Due punti ineludibili

Primo, come ha argomentato il Rapporto, la forma cooperativa è suscettibile di fornire alcune condizioni di base per riorientare l’economia verso fini sociali: per avviare un rovesciamento di quella logica del capitalismo globale dedita all’assoggettamento della società agli imperativi economici, e per ricondurre viceversa l’economia al servizio del benessere e della coesione sociale.

Secondo, la forma cooperativa offre una sponda molto importante per contrastare la concorrenza scatenata: per re-imparare a cooperare, a costruire obiettivi comuni, a riconoscere comuni condizioni del convivere – nel mondo del lavoro come nella vita quotidiana del quartiere, paese, rione o città.
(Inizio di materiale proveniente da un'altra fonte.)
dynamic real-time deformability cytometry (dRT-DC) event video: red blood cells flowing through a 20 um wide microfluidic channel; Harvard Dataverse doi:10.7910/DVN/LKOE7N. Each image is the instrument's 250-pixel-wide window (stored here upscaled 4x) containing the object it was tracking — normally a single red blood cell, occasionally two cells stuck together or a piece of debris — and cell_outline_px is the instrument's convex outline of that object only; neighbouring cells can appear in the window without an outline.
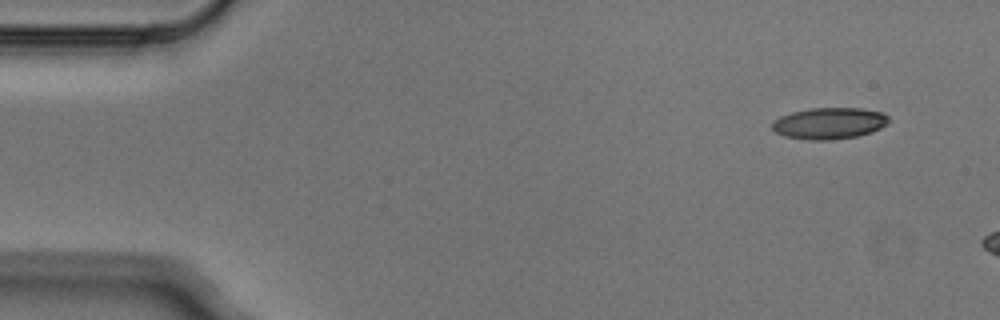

Questo apprendimento sarebbe oggi più che mai indispensabile, perché la frammentazione nel sociale da un lato moltiplica solitudine, impotenza, silenzio o passività tra chi vi è impegnato – in conseguenza non da ultimo della logica prestazionale, fino all’inquietante vincolo del minutaggio – ; e dall’altro la frammentazione va smembrando le reti di supporto e di cura per le persone più fragili, per famiglie e gruppi sociali a rischio di esclusione; e con effetti disastrosi sulla coesione sociale, come è noto.
La cooperazione fornisce insomma le condizioni sia organizzative che motivazionali per mettersi invece a intraprendere insieme, a tessere legami, costruire ponti, curare i contesti, e a coltivare socialità, reciprocità e interdipendenze. “Insieme”, dico, perché questa è la vocazione della forma cooperativa, il cui principio associativo è la comune posizione di “socio”. Certo, variazioni e violazioni di questo principio non sono un’eccezione – il mercato impone le sue leggi, e anche i suoi arbitrii – e tuttavia esso ha un potenziale dirompente: basti ricordare, come fa Giancarlo Carena nel suo contributo a questo dibattito, come il diventare “soci” abbia segnato la svolta emancipativa e capacitante nella vita dei matti-scopini del manicomio di Trieste, costituitisi per l’appunto nella Cooperativa Lavoratori Uniti Franco Basaglia: la forza del collettivo.

I beni comuni da curare

Queste potenzialità incoraggiano a pensare avanti, a prendere in considerazione nuovi terreni di sviluppo per l’impresa cooperativa, rinnovandone le ragioni. Ci sono beni, dice il Rapporto, che vanno riconosciuti come beni comuni, e che pertanto vanno curati in solido. Alcuni sono virtuali ma decisivi, come un buon livello d’istruzione e di cultura, altri beni materiali, come l’acqua, l’energia, l’alimentazione, lo stato di salute. Sono beni che richiederebbero di essere trattati nella cornice di una “economia fondamentale” (foundational economy, in inglese) che ne disciplina i diritti d’impresa. La forma cooperativa si presta a favorire, come dicevamo, la cura in solido necessaria alla manutenzione e riproduzione di questi beni comuni, e si possono immaginare in questo senso opportunità di intraprendere, in forme innovative. Mi spingo a dire che sarebbe doveroso pensarci e provarci. Mi rendo conto tuttavia di un nodo cruciale: la riproducibilità di questi stessi beni impone il parametro della sostenibilità. Impone di prenderlo sul serio, muovendosi nell’orizzonte di una riconversione profonda dell’economia che tratta questi beni. Mi è difficile immaginare questo sforzo di riconversione in ambiti come l’energia o l’agricoltura, oggi particolarmente insostenibili e però anche centrali per la sussistenza umana. In proposito non posso che formulare, rivolto al mondo cooperativo, un auspicio e un invito.

Chi è

Ota De Leonardis, ora in pensione, è stata professore di Sociologia presso l’Università di Milano Bicocca, direttore di Rassegna Italiana di Sociologia, presidente del Consiglio Scientifico dell’Institut d’Etudes Avancées di Nantes. I suoi ambiti di studio concernono le istituzioni, le politiche pubbliche con riguardo in particolare al welfare, le trasformazioni della sfera pubblica, della cittadinanza e della democrazia. Tra le sue pubblicazioni recenti: (a cura di, con altri) Democracy and Capabilities for Voice. Welfare, Work and Public Deliberation in Europe, Brussels: Peter Lang, 2012; (a cura di, con F. Neresini) “Il potere dei grandi numeri”, special issue, RIS, 3-4, 2015; “Il Mercato totale. Su diritto e democrazia”, Postfazione, Alain Supiot, La sovranità del limite, Milano: Mimesis 2021; (a cura di, con altri) Covid-19. Tour du monde, Paris: Editions Manucius, 2021.